▶ [RECORDED INFORMATION]
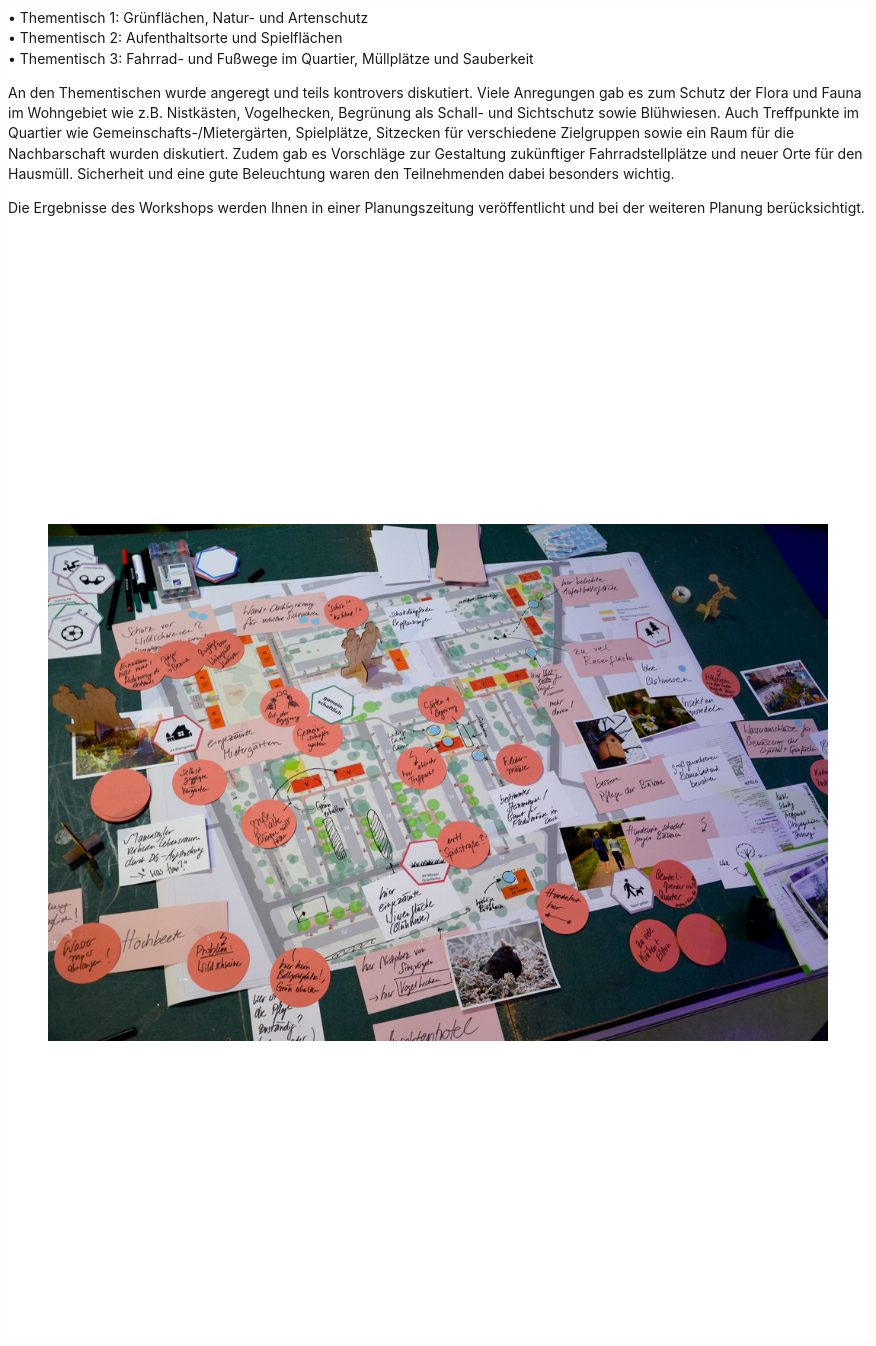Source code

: 

<p>• Thementisch 1: Grünflächen, Natur- und Artenschutz<br>• Thementisch 2: Aufenthaltsorte und Spielflächen <br>• Thementisch 3: Fahrrad- und Fußwege im Quartier, Müllplätze und Sauberkeit </p>



<p>An den Thementischen wurde angeregt und teils kontrovers diskutiert. Viele Anregungen gab es zum Schutz der Flora und Fauna im Wohngebiet wie z.B. Nistkästen, Vogelhecken, Begrünung als Schall- und Sichtschutz sowie Blühwiesen. Auch Treffpunkte im Quartier wie Gemeinschafts-/Mietergärten, Spielplätze, Sitzecken für verschiedene Zielgruppen sowie ein Raum für die Nachbarschaft wurden diskutiert. Zudem gab es Vorschläge zur Gestaltung zukünftiger Fahrradstellplätze und neuer Orte für den Hausmüll. Sicherheit und eine gute Beleuchtung waren den Teilnehmenden dabei besonders wichtig. </p>



<p>Die Ergebnisse des Workshops werden Ihnen in einer Planungszeitung veröffentlicht und bei der weiteren Planung berücksichtigt. </p>



<figure class="wp-block-image size-large"><img loading="lazy" width="2500" height="1656" src="../wp-content/uploads/2020/01/bbblockchain_workshop_DSC_0119.jpg" alt="degewo Workshop Kietzer Feld" class="wp-image-411" /></figure>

▶ [WHAT IS BEING ASKED] Repeat, exactly and in full, each line from the start of the data to the line that contains "<p>• Thementisch 1: Grünflächen, Natur- und". Pictures do not go in.

▶ [FINISHED EXERCISE]
Source code

: 

<p>• Thementisch 1: Grünflächen, Natur- und Artenschutz<br>• Thementisch 2: Aufenthaltsorte und Spielflächen <br>• Thementisch 3: Fahrrad- und Fußwege im Quartier, Müllplätze und Sauberkeit </p>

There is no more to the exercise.